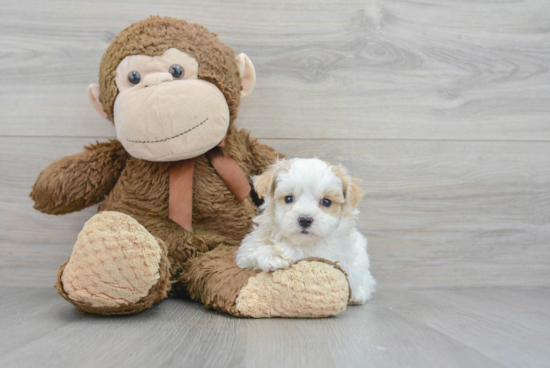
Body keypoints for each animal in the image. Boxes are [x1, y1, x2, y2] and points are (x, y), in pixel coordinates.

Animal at [235, 158, 378, 304]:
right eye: (288, 198)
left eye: (326, 202)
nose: (305, 220)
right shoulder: (249, 246)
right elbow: (252, 250)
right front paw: (271, 257)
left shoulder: (333, 252)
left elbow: (311, 251)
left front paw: (285, 250)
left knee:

-- -- --

* _What the task requires_: Reproduce the listing exactly, minus its pictures.

* _Output below_:
Body keypoints for each animal in the image. Boxes are [x1, y1, x2, y2] and points are (x, y), in pixel coordinates.

Animal at [235, 158, 378, 304]:
right eye: (288, 198)
left eye: (326, 202)
nose: (305, 220)
right shoulder: (249, 246)
right elbow: (252, 250)
right front paw: (271, 257)
left shoulder: (333, 252)
left elbow: (311, 251)
left front paw: (285, 250)
left knee:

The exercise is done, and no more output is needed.